### Required work
Work through the listing below and give again exactly the lines from the one with "- pulp tray with device (286,182,454,334)" to the one with "#6 adhesive piece", both ends included. All other lines and all pictures stay out.

### Records shown
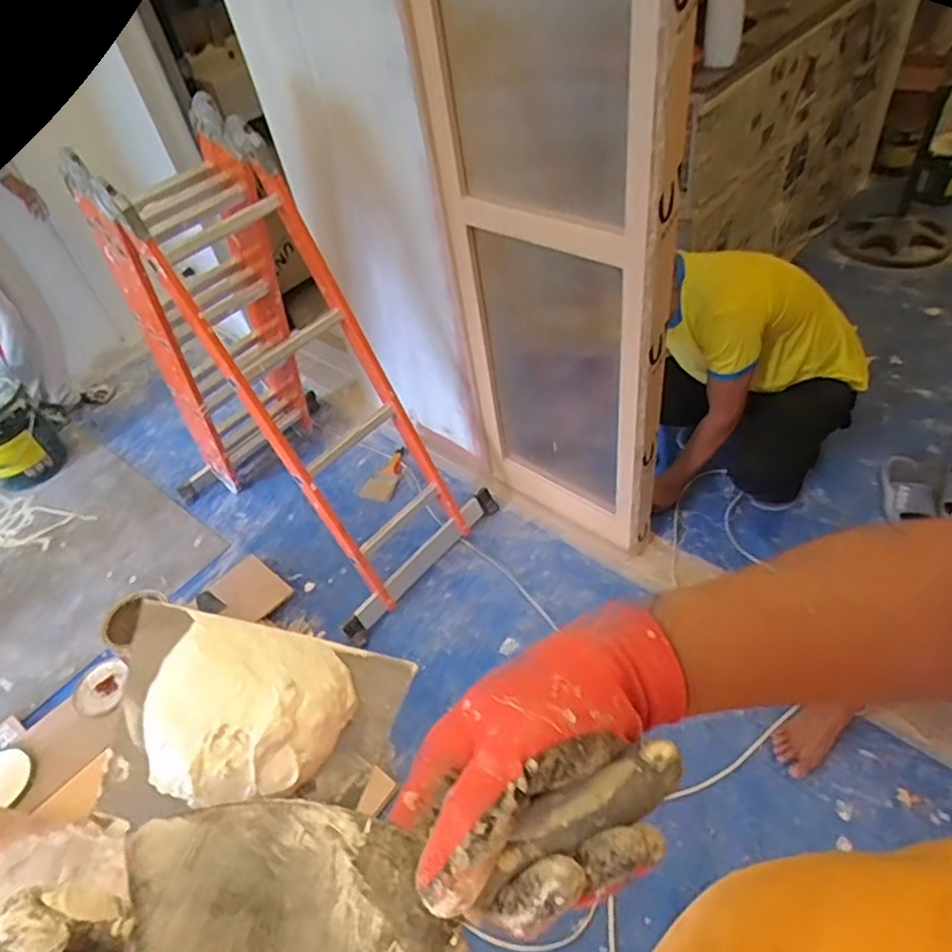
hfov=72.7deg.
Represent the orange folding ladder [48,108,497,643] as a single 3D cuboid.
[{"bbox_3d":[-0.523,-0.270,1.638,0.880,1.061,0.537,29,61,32],"label":"orange folding ladder"}]

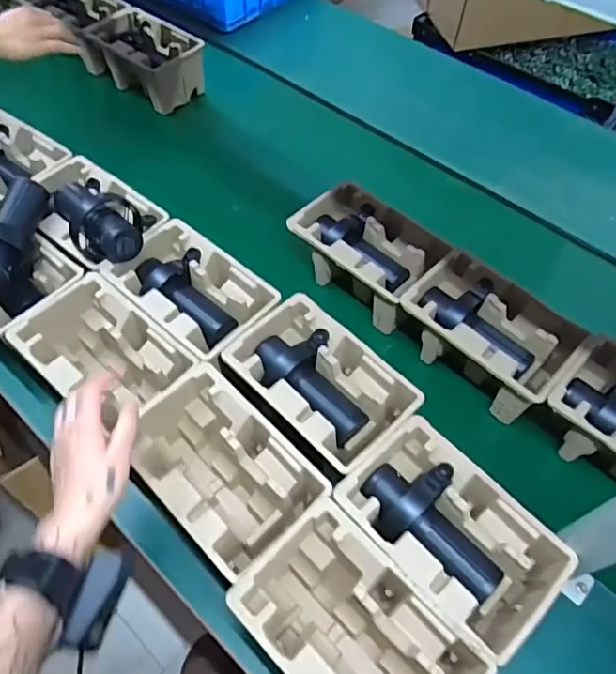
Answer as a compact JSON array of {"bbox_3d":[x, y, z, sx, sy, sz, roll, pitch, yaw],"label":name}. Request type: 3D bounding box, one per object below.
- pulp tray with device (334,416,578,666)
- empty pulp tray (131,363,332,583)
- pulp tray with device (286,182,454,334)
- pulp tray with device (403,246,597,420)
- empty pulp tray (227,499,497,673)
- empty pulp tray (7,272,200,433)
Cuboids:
[{"bbox_3d":[0.153,0.230,0.606,0.140,0.117,0.221,-37,64,-21],"label":"pulp tray with device"},{"bbox_3d":[-0.103,0.164,0.640,0.142,0.116,0.224,-39,65,-22],"label":"empty pulp tray"},{"bbox_3d":[0.087,-0.129,0.837,0.225,0.092,0.139,40,66,23],"label":"pulp tray with device"},{"bbox_3d":[0.250,-0.003,0.747,0.225,0.107,0.140,39,65,22],"label":"pulp tray with device"},{"bbox_3d":[0.046,0.311,0.550,0.139,0.123,0.221,-39,65,-22],"label":"empty pulp tray"},{"bbox_3d":[-0.267,0.036,0.718,0.220,0.107,0.142,36,64,21],"label":"empty pulp tray"}]

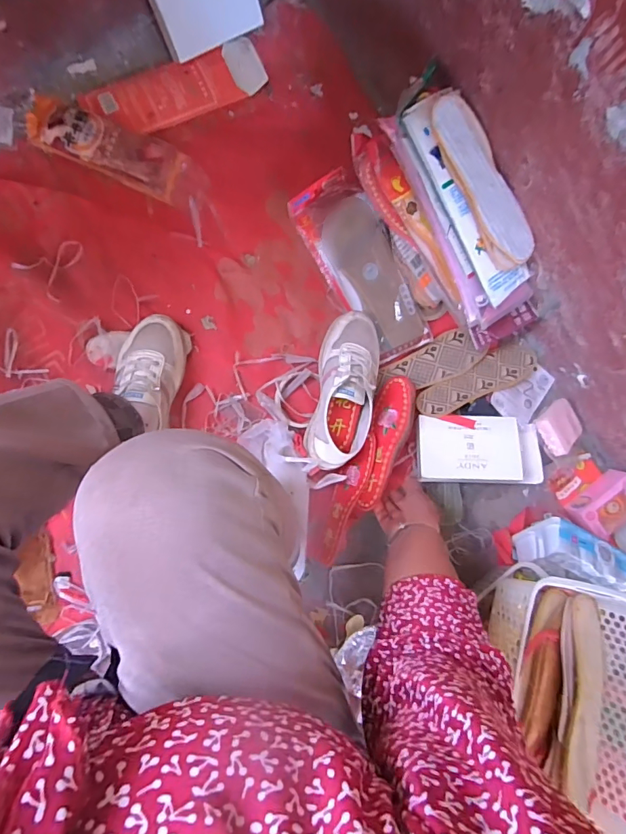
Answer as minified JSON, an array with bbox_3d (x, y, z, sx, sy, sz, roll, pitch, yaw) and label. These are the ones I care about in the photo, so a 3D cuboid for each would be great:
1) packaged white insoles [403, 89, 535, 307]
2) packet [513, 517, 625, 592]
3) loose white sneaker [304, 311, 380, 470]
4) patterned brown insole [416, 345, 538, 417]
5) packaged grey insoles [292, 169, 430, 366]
[{"bbox_3d":[0.241,-0.318,0.663,0.108,0.044,0.302,-38,111,-8],"label":"packaged white insoles"},{"bbox_3d":[0.452,0.238,0.765,0.191,0.076,0.088,24,85,-8],"label":"packet"},{"bbox_3d":[0.053,-0.042,0.716,0.095,0.074,0.253,12,87,-8],"label":"loose white sneaker"},{"bbox_3d":[0.293,-0.069,0.805,0.248,0.013,0.071,-23,69,-15],"label":"patterned brown insole"},{"bbox_3d":[0.084,-0.248,0.760,0.118,0.031,0.313,-32,94,-8],"label":"packaged grey insoles"}]

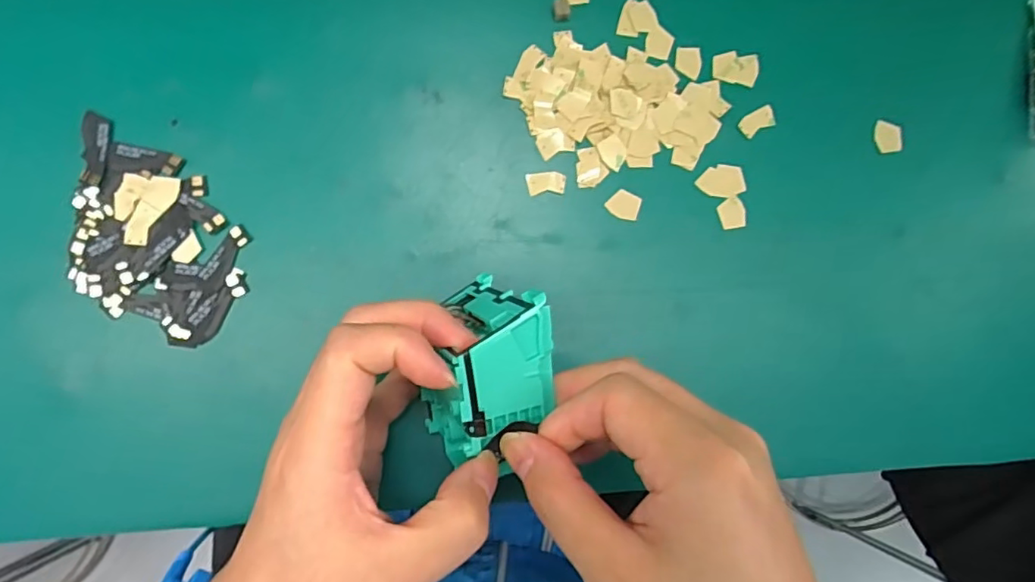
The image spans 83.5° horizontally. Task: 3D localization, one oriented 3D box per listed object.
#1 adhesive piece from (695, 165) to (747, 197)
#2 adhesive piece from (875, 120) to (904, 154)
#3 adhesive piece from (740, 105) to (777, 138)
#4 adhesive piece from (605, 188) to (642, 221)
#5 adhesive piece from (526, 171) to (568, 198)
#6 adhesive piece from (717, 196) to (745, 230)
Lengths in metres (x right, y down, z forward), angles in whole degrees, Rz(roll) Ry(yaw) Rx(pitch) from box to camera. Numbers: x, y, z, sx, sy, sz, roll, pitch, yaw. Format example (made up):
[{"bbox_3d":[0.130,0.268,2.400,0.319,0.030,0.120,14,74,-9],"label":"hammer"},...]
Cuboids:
[{"bbox_3d":[0.109,-0.059,0.308,0.026,0.004,0.017,-2,87,0],"label":"adhesive piece"},{"bbox_3d":[0.202,-0.084,0.314,0.014,0.004,0.018,-5,87,-1],"label":"adhesive piece"},{"bbox_3d":[0.129,-0.091,0.309,0.020,0.004,0.011,-30,87,-2],"label":"adhesive piece"},{"bbox_3d":[0.056,-0.046,0.302,0.018,0.004,0.014,18,87,1],"label":"adhesive piece"},{"bbox_3d":[0.015,-0.056,0.300,0.020,0.004,0.012,-6,87,-1],"label":"adhesive piece"},{"bbox_3d":[0.114,-0.042,0.306,0.014,0.004,0.017,-10,87,-1],"label":"adhesive piece"}]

### Answer below
- pulp tray with device (286,182,454,334)
- pulp tray with device (403,246,597,420)
- empty pulp tray (227,499,497,673)
- empty pulp tray (7,272,200,433)
Cuboids:
[{"bbox_3d":[0.153,0.230,0.606,0.140,0.117,0.221,-37,64,-21],"label":"pulp tray with device"},{"bbox_3d":[-0.103,0.164,0.640,0.142,0.116,0.224,-39,65,-22],"label":"empty pulp tray"},{"bbox_3d":[0.087,-0.129,0.837,0.225,0.092,0.139,40,66,23],"label":"pulp tray with device"},{"bbox_3d":[0.250,-0.003,0.747,0.225,0.107,0.140,39,65,22],"label":"pulp tray with device"},{"bbox_3d":[0.046,0.311,0.550,0.139,0.123,0.221,-39,65,-22],"label":"empty pulp tray"},{"bbox_3d":[-0.267,0.036,0.718,0.220,0.107,0.142,36,64,21],"label":"empty pulp tray"}]

Answer as minified JSON, an array with bbox_3d (x, y, z, sx, sy, sz, roll, pitch, yaw) and label. These are the ones I care about in the photo, so a 3D cuboid for each would be great:
1) packaged white insoles [403, 89, 535, 307]
2) packet [513, 517, 625, 592]
3) loose white sneaker [304, 311, 380, 470]
4) patterned brown insole [416, 345, 538, 417]
5) packaged grey insoles [292, 169, 430, 366]
[{"bbox_3d":[0.241,-0.318,0.663,0.108,0.044,0.302,-38,111,-8],"label":"packaged white insoles"},{"bbox_3d":[0.452,0.238,0.765,0.191,0.076,0.088,24,85,-8],"label":"packet"},{"bbox_3d":[0.053,-0.042,0.716,0.095,0.074,0.253,12,87,-8],"label":"loose white sneaker"},{"bbox_3d":[0.293,-0.069,0.805,0.248,0.013,0.071,-23,69,-15],"label":"patterned brown insole"},{"bbox_3d":[0.084,-0.248,0.760,0.118,0.031,0.313,-32,94,-8],"label":"packaged grey insoles"}]

The image spans 83.5° horizontally. Task: 3D localization, one oriented 3D box per listed object.
#1 adhesive piece from (695, 165) to (747, 197)
#2 adhesive piece from (875, 120) to (904, 154)
#3 adhesive piece from (740, 105) to (777, 138)
#4 adhesive piece from (605, 188) to (642, 221)
#5 adhesive piece from (526, 171) to (568, 198)
#6 adhesive piece from (717, 196) to (745, 230)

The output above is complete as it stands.